» **WHAT THE EXERCISE ASKS**
Without adding or dropping anything, copy the entries below.
********
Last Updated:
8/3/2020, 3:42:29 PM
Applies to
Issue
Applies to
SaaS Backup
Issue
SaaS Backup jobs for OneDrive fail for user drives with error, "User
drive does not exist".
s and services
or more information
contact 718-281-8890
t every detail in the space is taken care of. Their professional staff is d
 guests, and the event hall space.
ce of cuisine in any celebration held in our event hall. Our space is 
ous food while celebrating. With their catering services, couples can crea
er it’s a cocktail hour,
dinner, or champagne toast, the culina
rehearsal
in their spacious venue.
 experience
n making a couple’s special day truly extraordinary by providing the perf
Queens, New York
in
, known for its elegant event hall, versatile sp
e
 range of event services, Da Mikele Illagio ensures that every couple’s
********
» **SOLUTION BELOW**
Last Updated:
8/3/2020, 3:42:29 PM
Applies to
Issue
Applies to
SaaS Backup
Issue
SaaS Backup jobs for OneDrive fail for user drives with error, "User
drive does not exist".
s and services
or more information
contact 718-281-8890
t every detail in the space is taken care of. Their professional staff is d
 guests, and the event hall space.
ce of cuisine in any celebration held in our event hall. Our space is 
ous food while celebrating. With their catering services, couples can crea
er it’s a cocktail hour,
dinner, or champagne toast, the culina
rehearsal
in their spacious venue.
 experience
n making a couple’s special day truly extraordinary by providing the perf
Queens, New York
in
, known for its elegant event hall, versatile sp
e
 range of event services, Da Mikele Illagio ensures that every couple’s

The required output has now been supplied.